■ **Отрывок текста**:

:::::

Яков Кротов
Дневник литератора 1997 года
К оглавлению "Дневника
литератора"
К оглавлению дневника
за 1997 год
Бердяев, Блуа,
Наполеон
На самым поверхностном, "экскурсоводческом" уровне бросается в глаза связь
Бердяева с Францией. Он сам не удержался от искушению бравировать тем, что "имеет
право" на ложу в Гранд-Опера, поскольку бабушка у него была графиня де Шуазель-Гуфье.
Как и все поверхностное, эта бравада, скорее всего, неверна, за ложу надо прежде
всего платить, а уж внуков и внучек по разным странам у французских эмигрантов
немеряно. Внимательное чтение статьи Бердяева "Рыцарь нищеты" у Леоне Блуа показывает,
кстати, что и французским он владел не в совершенство, а как и следовало бы ожидать
от выпускника киевского кадетского корпуса: "кровавые буквы на переплете" он перевел
как "кровь на одеяле".
На уровне культурном Бердяев должен был бы относиться к Наполеону как к типическому
злодею. Не любивший родового, Бердяев, однако, гордился больше не правом на ложу
в Париже, а портретом дедушки в галерее 1812 года. Наполеон — тот, кого победили
с участием Бердяевых. В этом смысле Бердяев и Блуа смотрят на Наполеона с противоположных
точек зрения. Примечательно, что в статье о Блуа , рецензируя его книгу о Наполеоне
, Бердяев никак не реагирует на квалификацию русских как варваров и скифов. Правда,
надо отдать должное Блуа, французских политиков он поносит значительнее красочнее,
а "мутноглазый Робеспьер" достойно включения в учебник истории.
После "Войны и мира" Наполеон в России перестал даже быть гением злодейства,
стал просто позером. В полной мере это зафиксировано в бердяевской "О рабстве
и свободе человека": "Так называемые великие государственные и политические деятели
ничего умного не говорили ... Ничего особенно умного не говорил и Наполеон. От
французской революции получил он идеи мировой демократии, соединенных штатов Европы,
сам же присоединил к этому демоническую волю к могуществу и пожирающий империализм,
который его и погубил. Только гипноз заставляет думать, что Наполеон говорил глубокомысленные
вещи" . Имя Наполеона для Бердяева всегда — символ ненавистного империализма (""Христианская
теократия и империализм были тоталитарными, и они монистически отрицали свободу
духа. Империалистический режим Наполеона был тоталитаризмом, не доведенным до
конца") .
На духовном уровне, однако, Бердяев вполне принял книгу Блуа о Наполеоне. Он
многое в этой книге отверг коротким замечанием о "французском мессианизме" Блуа,
который даже не стал развенчивать, а просто безмерно унизил (поделом) поставлением
в один ряд с мессианизмом польским, русским (Достоевского) и прочая. Он принимает
Наполеона как слабость Блуа (и французов вообще), как принимают причудливое домашнее
животное из уважения к хозяину дома. Да и то сказать, когда Блуа пишет: "Я не
представляю себе рая без моего императора" (465), — не эта ли фраза аукнулась
двадцать лет спустя в знаменитом бердяевском выкрике о нежелании войти в рай,
если там не будет его кота.

:::::

■ **Исходные материалы**:
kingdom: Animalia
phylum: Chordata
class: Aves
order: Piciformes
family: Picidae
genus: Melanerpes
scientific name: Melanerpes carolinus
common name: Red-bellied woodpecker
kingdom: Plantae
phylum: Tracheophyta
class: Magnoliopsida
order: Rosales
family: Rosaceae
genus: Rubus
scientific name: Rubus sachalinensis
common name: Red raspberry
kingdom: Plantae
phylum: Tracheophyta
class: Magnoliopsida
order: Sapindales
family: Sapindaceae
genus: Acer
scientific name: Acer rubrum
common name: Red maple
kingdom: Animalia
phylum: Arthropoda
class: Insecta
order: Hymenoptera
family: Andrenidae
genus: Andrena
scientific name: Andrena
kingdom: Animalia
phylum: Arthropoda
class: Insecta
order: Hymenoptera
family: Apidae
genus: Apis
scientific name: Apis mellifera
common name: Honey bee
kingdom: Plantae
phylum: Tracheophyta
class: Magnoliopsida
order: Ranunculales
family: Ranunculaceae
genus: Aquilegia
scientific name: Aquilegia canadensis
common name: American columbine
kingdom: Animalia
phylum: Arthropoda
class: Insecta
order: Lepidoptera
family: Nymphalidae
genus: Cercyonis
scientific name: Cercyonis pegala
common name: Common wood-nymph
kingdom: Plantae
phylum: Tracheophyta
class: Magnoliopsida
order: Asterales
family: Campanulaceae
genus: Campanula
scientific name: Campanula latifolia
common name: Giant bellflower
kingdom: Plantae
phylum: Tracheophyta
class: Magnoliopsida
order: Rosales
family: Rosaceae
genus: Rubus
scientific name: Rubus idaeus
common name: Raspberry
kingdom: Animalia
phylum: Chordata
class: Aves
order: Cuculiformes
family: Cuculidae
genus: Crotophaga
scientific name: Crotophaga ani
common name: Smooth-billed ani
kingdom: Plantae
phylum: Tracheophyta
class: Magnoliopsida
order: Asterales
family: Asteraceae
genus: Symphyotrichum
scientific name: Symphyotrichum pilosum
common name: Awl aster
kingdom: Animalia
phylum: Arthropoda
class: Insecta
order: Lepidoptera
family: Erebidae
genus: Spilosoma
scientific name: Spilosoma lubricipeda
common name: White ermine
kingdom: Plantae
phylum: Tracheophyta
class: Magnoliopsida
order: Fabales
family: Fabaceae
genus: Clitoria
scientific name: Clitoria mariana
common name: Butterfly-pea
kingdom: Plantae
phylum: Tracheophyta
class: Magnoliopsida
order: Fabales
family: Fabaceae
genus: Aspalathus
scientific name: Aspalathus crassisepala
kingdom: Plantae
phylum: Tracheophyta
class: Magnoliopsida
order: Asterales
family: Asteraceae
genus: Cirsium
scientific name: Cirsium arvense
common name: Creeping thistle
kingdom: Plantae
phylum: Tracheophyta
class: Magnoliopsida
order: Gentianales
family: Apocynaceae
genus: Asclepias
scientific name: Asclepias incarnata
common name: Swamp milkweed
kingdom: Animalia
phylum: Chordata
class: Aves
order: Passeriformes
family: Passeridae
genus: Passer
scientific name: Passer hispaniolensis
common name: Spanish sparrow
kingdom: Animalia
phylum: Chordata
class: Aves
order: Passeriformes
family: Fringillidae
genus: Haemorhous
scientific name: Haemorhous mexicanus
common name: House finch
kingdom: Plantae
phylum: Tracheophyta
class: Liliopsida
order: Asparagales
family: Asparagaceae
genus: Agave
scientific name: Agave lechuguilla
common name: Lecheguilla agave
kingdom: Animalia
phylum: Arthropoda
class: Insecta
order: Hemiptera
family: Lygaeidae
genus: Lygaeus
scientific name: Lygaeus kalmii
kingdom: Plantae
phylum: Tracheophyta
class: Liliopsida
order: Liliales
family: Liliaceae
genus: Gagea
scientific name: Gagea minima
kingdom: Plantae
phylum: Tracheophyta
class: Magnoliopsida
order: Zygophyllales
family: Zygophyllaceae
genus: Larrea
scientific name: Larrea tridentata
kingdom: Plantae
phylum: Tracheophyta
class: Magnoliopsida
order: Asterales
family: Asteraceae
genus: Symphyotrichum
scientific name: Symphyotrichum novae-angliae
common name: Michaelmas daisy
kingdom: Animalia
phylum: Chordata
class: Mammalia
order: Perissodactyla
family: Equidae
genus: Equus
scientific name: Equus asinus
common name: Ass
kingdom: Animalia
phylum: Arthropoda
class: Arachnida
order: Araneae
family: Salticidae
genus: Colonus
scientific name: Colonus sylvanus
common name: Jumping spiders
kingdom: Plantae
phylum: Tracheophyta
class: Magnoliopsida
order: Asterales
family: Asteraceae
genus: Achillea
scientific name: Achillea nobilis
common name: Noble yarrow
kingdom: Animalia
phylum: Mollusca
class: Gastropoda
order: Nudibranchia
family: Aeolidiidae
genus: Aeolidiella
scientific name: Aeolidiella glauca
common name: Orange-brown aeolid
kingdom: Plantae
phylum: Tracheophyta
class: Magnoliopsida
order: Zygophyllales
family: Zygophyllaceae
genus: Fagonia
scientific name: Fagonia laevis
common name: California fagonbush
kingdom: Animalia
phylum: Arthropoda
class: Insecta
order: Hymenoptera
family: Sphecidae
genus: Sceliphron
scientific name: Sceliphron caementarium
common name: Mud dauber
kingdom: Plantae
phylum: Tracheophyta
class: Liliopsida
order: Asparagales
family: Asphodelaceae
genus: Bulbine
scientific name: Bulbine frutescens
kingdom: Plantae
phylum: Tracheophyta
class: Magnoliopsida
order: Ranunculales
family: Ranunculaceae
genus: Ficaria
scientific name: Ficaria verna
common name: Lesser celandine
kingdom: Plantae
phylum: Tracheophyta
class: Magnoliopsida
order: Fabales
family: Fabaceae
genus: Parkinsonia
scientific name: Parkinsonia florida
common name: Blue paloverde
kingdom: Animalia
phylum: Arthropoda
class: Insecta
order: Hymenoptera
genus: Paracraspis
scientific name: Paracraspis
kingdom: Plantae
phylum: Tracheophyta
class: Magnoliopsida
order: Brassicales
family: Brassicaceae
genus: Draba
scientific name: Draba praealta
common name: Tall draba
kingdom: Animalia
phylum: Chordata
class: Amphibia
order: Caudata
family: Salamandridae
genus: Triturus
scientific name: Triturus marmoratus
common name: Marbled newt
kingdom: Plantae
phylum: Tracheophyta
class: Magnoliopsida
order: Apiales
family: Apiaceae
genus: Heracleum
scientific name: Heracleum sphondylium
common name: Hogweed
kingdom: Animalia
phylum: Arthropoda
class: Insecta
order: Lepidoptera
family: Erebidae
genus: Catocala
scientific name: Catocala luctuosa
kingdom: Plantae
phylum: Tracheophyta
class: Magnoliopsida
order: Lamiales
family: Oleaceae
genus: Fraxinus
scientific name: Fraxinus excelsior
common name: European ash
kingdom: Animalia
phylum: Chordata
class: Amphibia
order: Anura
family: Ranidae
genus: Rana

:::::

■ **Что сделать**:
Перескажите кратко, в виде списка, абзац отрывка о Бердяеве, начинающийся словами «На уровне культурном», сохранив его главные факты. Приведённый перечень к заданию отношения не имеет.

■ **Письменное решение**:
- С культурной точки зрения Бердяев должен был бы видеть в Наполеоне типичного злодея.
- Бердяев не любил родового, однако гордился больше не правом на ложу в Париже, а портретом дедушки в галерее 1812 года.
- Наполеон был побеждён при участии Бердяевых, поэтому Бердяев и Блуа смотрят на него с противоположных точек зрения.
- В статье о Блуа, рецензируя его книгу о Наполеоне, Бердяев никак не отзывается на то, что русских там называют варварами и скифами.
- Французских политиков Блуа поносит ещё красочнее, а его «мутноглазый Робеспьер» достоин учебника истории.